СПИСОК ЗАДАНИЙ:
1) Почему, согласно статье о выставке Глазунова, писать о нём как о художнике и вовсе невозможно? Уложитесь в одно–три предложения.
2) Ответьте на вопросы по статье о выставке Глазунова:
(a) Когда заканчивается выставка?
(b) Что держит в руках герой полотна «Проснись, Россия!»?
(c) Кем называет себя сам Глазунов?

ФРАГМЕНТ ДОКУМЕНТА:
Эпилог перед продолжением

Илья Глазунов и Анатолий Вилков

В самом большом выставочном зале Москвы заканчивается 10 июля выставка Ильи Глазунова. Со времени предыдущей в том же Манеже прошло четыре годы. Оставаясь верным самому себе, художник идет в ногу со временем, привлекая толпы поклонников.

К скандально известным полотнам «Мистерии ХХ века», «Вечная Россия», «Великий эксперимент» добавились не менее эпохальные «Проснись, Россия!», Моя жизнь», «Черно-белый дом». Около них, в основном, и толпился народ, «вычитывая» знакомые лица, толкуя общий замысел, гадая об аллегориях.

Писать о Глазунове трудно, а как о художнике и вовсе невозможно. Дело не только в том, что написано уже слишком много. Творчество Глазунова явно вышло за пределы эстетических оценок в область феномена социологического. «Народ меня любит, - говорит сам художник, - потому что мы с ним едины. Я пишу для него, и он меня понимает. Не любят меня только художники, начальство и искусствоведы».

Глазунов чутко вслушивается в общественный контекст, в который вписывает свои работы. Легкая грань диссидентства и инакомыслия, которую, впрочем, он никогда сильно не переступает, всегда придавала его выставкам оттенок эпатажа и двусмысленности. Дополнительно привлекая этим к себе публику.

На что сделал художник ставку в нынешнем, 1994 году? Прежде всего это продолжение и развитие «патриотической темы». Программное полотно «Проснись, Россия!» изображает героя с обнаженным торсом, с Новым заветом в одной руке и автоматом в другой, растаптывающего табличку: «Русские, вон из России!» и заслоняющего собой персонажей святой, воинской и нищей, обиженной врагами Руси.

Критики уже отмечали стилистическую и смысловую близость глазуновских картин фашистской живописи 30-х годов. Нашли даже соответствующий образец под названием «Германия, проснись!» Сам художник называет эти инсинуации «тявканьем антирусистской шпаны из коммунистической и псевдодемократической прессы» и пускается в долгие объяснения о происхождении слова «фашизм», о том, что свастика древнее гитлеризма и т. п.

Сам Глазунов называет себя монархистом и апеллирует к сильной, православной, побивающей многочисленных врагов Российской империи. Это важно, поскольку его картины являются прямой иллюстрацией его политических и даже научных взглядов на историю и современность. Его картины вполне можно рассказывать «своими словами», что и делают специально подготавливаемые в «глазуновской Академии» искусствоведы. Эти картины можно «читать», всячески толковать, спорить с ними, писать в продолжение им книги. Так и происходит. Всем изданиям, отозвавшимся на выставку И. С. Глазунова, она дала прежде всего повод к их политическому самоопределению.

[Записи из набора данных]
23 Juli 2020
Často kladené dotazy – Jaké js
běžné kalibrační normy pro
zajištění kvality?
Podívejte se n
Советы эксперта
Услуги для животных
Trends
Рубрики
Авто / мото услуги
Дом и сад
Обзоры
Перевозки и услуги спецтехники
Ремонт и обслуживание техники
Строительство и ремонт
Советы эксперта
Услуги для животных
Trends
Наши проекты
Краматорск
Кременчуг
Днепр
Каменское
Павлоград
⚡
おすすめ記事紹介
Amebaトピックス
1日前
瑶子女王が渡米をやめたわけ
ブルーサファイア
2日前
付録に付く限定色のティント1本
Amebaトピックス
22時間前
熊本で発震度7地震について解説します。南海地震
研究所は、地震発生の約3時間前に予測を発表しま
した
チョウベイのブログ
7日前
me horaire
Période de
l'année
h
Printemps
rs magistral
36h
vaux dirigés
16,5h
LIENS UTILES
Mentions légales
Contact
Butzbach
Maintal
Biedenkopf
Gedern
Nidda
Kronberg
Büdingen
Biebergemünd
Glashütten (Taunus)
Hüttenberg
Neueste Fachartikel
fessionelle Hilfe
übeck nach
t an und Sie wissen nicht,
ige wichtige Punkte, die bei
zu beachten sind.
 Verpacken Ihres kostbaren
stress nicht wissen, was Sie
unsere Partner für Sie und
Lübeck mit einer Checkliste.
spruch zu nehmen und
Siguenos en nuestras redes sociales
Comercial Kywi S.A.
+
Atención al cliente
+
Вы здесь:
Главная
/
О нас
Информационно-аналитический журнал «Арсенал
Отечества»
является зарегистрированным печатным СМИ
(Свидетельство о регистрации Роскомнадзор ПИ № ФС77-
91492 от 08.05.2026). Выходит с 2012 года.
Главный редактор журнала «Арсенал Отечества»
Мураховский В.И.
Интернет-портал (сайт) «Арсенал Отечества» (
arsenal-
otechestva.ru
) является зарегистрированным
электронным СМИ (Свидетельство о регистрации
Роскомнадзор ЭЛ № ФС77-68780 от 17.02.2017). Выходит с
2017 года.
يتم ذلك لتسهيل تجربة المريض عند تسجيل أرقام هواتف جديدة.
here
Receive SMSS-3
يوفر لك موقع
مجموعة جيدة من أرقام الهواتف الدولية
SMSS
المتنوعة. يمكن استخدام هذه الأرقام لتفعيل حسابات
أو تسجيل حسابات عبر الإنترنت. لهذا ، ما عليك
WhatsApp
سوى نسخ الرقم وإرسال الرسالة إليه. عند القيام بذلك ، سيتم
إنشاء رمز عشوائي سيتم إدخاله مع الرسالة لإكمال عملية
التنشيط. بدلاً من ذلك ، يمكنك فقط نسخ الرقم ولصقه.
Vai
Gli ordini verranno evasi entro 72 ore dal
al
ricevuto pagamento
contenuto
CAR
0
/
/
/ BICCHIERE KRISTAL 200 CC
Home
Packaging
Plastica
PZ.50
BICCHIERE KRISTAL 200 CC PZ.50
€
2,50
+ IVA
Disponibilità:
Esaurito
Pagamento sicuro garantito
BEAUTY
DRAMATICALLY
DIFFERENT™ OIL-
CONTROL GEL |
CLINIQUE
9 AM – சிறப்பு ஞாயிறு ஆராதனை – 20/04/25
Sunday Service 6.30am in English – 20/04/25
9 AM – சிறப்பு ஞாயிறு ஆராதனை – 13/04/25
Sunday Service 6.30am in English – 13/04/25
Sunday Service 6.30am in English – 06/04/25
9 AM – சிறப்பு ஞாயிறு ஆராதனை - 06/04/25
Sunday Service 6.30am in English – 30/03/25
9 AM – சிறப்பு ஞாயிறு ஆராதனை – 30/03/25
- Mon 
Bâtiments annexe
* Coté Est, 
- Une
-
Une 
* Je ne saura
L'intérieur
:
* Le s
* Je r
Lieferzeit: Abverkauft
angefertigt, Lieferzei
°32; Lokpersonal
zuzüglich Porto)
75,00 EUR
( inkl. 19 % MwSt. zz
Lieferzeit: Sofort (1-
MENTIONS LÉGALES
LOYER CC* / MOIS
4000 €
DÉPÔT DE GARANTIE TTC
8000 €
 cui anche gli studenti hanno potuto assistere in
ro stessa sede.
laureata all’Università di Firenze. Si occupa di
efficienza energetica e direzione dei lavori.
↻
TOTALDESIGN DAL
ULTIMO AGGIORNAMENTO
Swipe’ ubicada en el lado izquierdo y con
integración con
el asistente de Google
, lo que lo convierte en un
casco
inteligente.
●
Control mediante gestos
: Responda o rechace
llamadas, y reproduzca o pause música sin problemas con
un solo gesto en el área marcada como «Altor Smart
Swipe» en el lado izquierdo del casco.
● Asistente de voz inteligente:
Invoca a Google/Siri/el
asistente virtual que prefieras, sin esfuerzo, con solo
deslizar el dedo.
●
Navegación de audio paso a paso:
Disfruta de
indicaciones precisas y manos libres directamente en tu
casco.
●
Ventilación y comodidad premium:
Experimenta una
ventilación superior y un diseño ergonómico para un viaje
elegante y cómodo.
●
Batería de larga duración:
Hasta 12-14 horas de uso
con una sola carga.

ОТВЕТЫ ПО ЗАДАНИЯМ:
1) Дело не только в том, что о Глазунове уже написано слишком много. Его творчество явно вышло за пределы эстетических оценок в область социологического феномена.

2)
(a) 10 июля.
(b) Новый завет в одной руке и автомат в другой.
(c) Монархистом.